In an official memo, Attorney General Merrick Garland has pledged to mobilize the FBI against parents protesting critical race theory in public schools, citing unspecified “threats of violence” against school officials.

Garland’s memo follows a National School Boards Association request that the Biden administration investigate threats to school board members and classify sometimes-heated parent protests as “domestic terrorism.” The NSBA suggested that some of these parents should be prosecuted under the PATRIOT Act and federal hate-crimes legislation.

The school board association letter, however, is riddled with falsehoods, errors, and exaggerations. It begins with the claim that “critical race theory is not taught in public schools,” despite a vast body of evidence, including my own reporting, showing that the teaching of CRT is widespread in public schools. Even the national teachers’ union has admitted as much and called for CRT’s implementation in all 50 states.

The NSBA deliberately misrepresents debates at school board meetings as “threats” and sometimes-vociferous and angry speech as “violence.” The letter refers to dozens of news stories alluding to “disruptions,” “shouts,” “argument,” and “mobs,” but, contrary to its core claim, cites only a single example of actual violence against a school official: a case of aggravated battery in Illinois, which is obviously condemnable, but hardly the justification for a national “domestic terrorism” investigation.

The association even fabricated entire storylines to support its political objectives. For example, the NSBA claims that a Tennessee school board official named Jon White resigned due to “threats and acts of violence”; the linked source, however, reports that White resigned for “concerns about too much time away from his family,” with no mention of threats or violence. (In another local report, White complains about parents calling him a “child abuser” and other epithets, which, while harsh, are hardly the equivalent of an “act of violence.”)

Still, despite the school board association’s flimsy pretext, the Biden administration appears to be doing its bidding. Garland’s memo instructs the FBI to coordinate with “federal, state, local, Tribal, and territorial law enforcement” to develop plans to “discourage these threats, identify them when they occur, and prosecute them when appropriate.” NSBA director Chip Slaven and national teachers’ union president Randi Weingarten immediately praised Garland’s aggressive actions.

This is a deeply politicized and dangerous escalation in the debate about critical race theory in public schools. For months, critical race theory proponents, including teachers’ unions, have struggled to respond to critics, and new survey data show that strong majorities among all racial categories oppose teaching CRT in public schools. But as its standing in polls has plummeted, the education establishment has turned to more heavy-handed tactics.

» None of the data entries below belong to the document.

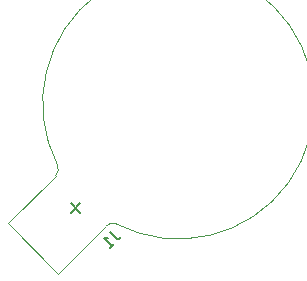
<source format=gbr>
G04 #@! TF.GenerationSoftware,KiCad,Pcbnew,(5.1.2)-1*
G04 #@! TF.CreationDate,2019-08-24T00:01:25+03:00*
G04 #@! TF.ProjectId,PomodoroTomatoTimer,506f6d6f-646f-4726-9f54-6f6d61746f54,rev?*
G04 #@! TF.SameCoordinates,Original*
G04 #@! TF.FileFunction,Legend,Bot*
G04 #@! TF.FilePolarity,Positive*
%FSLAX46Y46*%
G04 Gerber Fmt 4.6, Leading zero omitted, Abs format (unit mm)*
G04 Created by KiCad (PCBNEW (5.1.2)-1) date 2019-08-24 00:01:25*
%MOMM*%
%LPD*%
G04 APERTURE LIST*
%ADD10C,0.120000*%
%ADD11C,0.150000*%
G04 APERTURE END LIST*
D10*
X149464708Y-79199329D02*
G75*
G03X131086330Y-92563922I-8160685J-8096648D01*
G01*
X131068915Y-92544026D02*
G75*
G02X130909553Y-93447806I-725047J-338094D01*
G01*
X149400671Y-79135292D02*
G75*
G02X136036078Y-97513670I-8096648J-8160685D01*
G01*
X136055974Y-97531085D02*
G75*
G03X135152194Y-97690447I-338094J-725047D01*
G01*
X131121685Y-101720955D02*
X135152194Y-97690447D01*
X126879045Y-97478315D02*
X131121685Y-101720955D01*
X126879045Y-97478315D02*
X130909553Y-93447806D01*
D11*
X135484477Y-98183072D02*
X135989553Y-98688148D01*
X136124240Y-98755492D01*
X136258927Y-98755492D01*
X136393614Y-98688148D01*
X136460957Y-98620805D01*
X135484477Y-99597286D02*
X135888538Y-99193225D01*
X135686507Y-99395255D02*
X134979400Y-98688148D01*
X135147759Y-98721820D01*
X135282446Y-98721820D01*
X135383461Y-98688148D01*
X132980366Y-95771156D02*
X132172244Y-96579278D01*
X132980366Y-96579278D02*
X132172244Y-95771156D01*
M02*

</source>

The purpose of mobilizing the FBI is not only to monitor dissent but also to subdue it. The suggestion that parents might be engaging in “domestic terrorism” is designed to suppress speech and assembly and to justify further federalization of education policy. In congressional testimony last week, Education Secretary Miguel Cardona refused to say that parents are the “primary stakeholders” in their children’s education; this week, Attorney General Garland is attempting to drive an even bigger wedge between parents and public schools.

Parents should not let this overreach deter them from speaking out against critical race theory in schools. The Biden administration has raised the stakes, and the fight is no longer only about CRT; it is also about protecting the basic rights of free speech, assembly, and constituent control over the nation’s public institutions. The grassroots revolt against critical race theory is proof that Americans still have the instinct for self-rule. They must not let the Biden administration crush it.